> _Exercise instructions_: Only the lines below starting at the one containing "of human renal" and ending at the one containing "IHC photomicrograph has" belong in the answer, each copied exactly.

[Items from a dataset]
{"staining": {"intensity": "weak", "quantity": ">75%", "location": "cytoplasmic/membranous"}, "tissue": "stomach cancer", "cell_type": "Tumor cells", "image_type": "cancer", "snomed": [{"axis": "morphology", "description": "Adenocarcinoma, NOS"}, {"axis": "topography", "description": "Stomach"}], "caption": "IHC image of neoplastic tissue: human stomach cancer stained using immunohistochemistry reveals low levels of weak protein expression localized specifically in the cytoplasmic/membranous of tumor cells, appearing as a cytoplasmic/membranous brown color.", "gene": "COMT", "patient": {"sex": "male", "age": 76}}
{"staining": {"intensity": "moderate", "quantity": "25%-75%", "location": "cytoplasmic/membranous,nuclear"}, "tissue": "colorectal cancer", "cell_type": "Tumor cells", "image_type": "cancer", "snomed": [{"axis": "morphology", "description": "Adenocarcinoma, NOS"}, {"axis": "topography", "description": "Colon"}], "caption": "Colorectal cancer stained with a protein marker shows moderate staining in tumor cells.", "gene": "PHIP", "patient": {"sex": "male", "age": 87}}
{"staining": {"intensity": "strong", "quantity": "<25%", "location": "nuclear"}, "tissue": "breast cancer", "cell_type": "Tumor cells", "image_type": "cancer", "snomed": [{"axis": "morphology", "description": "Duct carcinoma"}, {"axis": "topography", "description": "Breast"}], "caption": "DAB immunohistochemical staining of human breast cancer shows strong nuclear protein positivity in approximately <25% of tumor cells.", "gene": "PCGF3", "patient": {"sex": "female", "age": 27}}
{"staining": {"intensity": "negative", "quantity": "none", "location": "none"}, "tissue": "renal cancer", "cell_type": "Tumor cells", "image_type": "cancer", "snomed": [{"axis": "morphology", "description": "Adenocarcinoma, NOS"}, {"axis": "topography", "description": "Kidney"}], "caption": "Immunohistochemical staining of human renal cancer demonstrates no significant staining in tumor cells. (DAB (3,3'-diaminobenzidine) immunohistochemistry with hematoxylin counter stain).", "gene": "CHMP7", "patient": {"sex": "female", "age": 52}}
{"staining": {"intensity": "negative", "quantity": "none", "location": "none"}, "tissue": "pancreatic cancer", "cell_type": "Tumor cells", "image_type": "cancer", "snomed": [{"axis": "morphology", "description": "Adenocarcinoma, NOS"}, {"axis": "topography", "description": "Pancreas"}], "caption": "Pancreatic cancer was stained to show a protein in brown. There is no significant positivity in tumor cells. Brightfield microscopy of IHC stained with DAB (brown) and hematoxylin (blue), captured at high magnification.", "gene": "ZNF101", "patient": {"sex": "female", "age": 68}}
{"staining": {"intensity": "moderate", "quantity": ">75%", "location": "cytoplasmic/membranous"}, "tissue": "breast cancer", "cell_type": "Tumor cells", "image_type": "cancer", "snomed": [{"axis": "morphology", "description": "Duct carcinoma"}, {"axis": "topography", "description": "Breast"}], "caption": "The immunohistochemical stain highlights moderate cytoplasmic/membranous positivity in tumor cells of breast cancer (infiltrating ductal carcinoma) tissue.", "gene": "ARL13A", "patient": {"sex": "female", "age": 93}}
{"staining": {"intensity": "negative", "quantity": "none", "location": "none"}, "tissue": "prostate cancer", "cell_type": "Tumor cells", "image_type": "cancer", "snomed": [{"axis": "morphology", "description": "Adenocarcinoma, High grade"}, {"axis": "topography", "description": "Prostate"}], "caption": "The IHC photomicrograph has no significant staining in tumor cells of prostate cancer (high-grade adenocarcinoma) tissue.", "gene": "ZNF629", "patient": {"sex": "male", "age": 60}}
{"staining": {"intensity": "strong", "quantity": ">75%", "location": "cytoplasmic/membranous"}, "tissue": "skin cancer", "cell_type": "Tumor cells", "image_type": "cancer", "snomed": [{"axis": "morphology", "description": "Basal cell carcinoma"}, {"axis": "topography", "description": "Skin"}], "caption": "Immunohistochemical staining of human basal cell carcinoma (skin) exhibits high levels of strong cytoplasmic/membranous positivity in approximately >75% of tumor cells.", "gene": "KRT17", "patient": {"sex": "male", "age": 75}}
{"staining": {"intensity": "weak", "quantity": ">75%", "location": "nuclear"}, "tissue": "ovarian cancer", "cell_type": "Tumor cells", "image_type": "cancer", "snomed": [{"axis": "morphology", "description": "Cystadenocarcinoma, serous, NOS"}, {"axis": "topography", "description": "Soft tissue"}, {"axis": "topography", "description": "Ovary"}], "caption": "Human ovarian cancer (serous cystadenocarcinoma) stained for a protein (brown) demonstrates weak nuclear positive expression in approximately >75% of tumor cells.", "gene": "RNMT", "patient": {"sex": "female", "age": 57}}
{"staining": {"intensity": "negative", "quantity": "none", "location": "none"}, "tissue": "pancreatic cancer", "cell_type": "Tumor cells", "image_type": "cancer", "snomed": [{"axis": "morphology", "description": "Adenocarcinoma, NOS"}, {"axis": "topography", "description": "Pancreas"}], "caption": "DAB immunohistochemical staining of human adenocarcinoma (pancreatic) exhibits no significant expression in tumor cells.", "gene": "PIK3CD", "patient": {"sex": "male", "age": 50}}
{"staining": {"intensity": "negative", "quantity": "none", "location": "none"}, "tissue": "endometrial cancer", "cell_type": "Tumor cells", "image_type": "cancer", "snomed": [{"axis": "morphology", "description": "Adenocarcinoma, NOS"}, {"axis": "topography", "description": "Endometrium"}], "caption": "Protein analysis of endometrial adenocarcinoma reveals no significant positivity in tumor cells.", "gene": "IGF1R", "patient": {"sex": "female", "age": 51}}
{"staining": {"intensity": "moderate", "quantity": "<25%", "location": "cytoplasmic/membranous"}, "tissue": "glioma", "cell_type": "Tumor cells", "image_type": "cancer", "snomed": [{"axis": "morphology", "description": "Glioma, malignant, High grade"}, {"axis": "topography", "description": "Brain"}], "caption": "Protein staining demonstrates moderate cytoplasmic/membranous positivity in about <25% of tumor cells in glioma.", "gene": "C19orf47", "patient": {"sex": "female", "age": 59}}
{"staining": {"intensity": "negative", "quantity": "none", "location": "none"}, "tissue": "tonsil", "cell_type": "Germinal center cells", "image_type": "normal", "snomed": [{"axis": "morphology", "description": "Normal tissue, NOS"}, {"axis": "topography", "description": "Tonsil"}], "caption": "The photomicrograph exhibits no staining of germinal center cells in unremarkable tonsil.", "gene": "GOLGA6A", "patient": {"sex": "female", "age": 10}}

> _Task response_:
{"staining": {"intensity": "negative", "quantity": "none", "location": "none"}, "tissue": "renal cancer", "cell_type": "Tumor cells", "image_type": "cancer", "snomed": [{"axis": "morphology", "description": "Adenocarcinoma, NOS"}, {"axis": "topography", "description": "Kidney"}], "caption": "Immunohistochemical staining of human renal cancer demonstrates no significant staining in tumor cells. (DAB (3,3'-diaminobenzidine) immunohistochemistry with hematoxylin counter stain).", "gene": "CHMP7", "patient": {"sex": "female", "age": 52}}
{"staining": {"intensity": "negative", "quantity": "none", "location": "none"}, "tissue": "pancreatic cancer", "cell_type": "Tumor cells", "image_type": "cancer", "snomed": [{"axis": "morphology", "description": "Adenocarcinoma, NOS"}, {"axis": "topography", "description": "Pancreas"}], "caption": "Pancreatic cancer was stained to show a protein in brown. There is no significant positivity in tumor cells. Brightfield microscopy of IHC stained with DAB (brown) and hematoxylin (blue), captured at high magnification.", "gene": "ZNF101", "patient": {"sex": "female", "age": 68}}
{"staining": {"intensity": "moderate", "quantity": ">75%", "location": "cytoplasmic/membranous"}, "tissue": "breast cancer", "cell_type": "Tumor cells", "image_type": "cancer", "snomed": [{"axis": "morphology", "description": "Duct carcinoma"}, {"axis": "topography", "description": "Breast"}], "caption": "The immunohistochemical stain highlights moderate cytoplasmic/membranous positivity in tumor cells of breast cancer (infiltrating ductal carcinoma) tissue.", "gene": "ARL13A", "patient": {"sex": "female", "age": 93}}
{"staining": {"intensity": "negative", "quantity": "none", "location": "none"}, "tissue": "prostate cancer", "cell_type": "Tumor cells", "image_type": "cancer", "snomed": [{"axis": "morphology", "description": "Adenocarcinoma, High grade"}, {"axis": "topography", "description": "Prostate"}], "caption": "The IHC photomicrograph has no significant staining in tumor cells of prostate cancer (high-grade adenocarcinoma) tissue.", "gene": "ZNF629", "patient": {"sex": "male", "age": 60}}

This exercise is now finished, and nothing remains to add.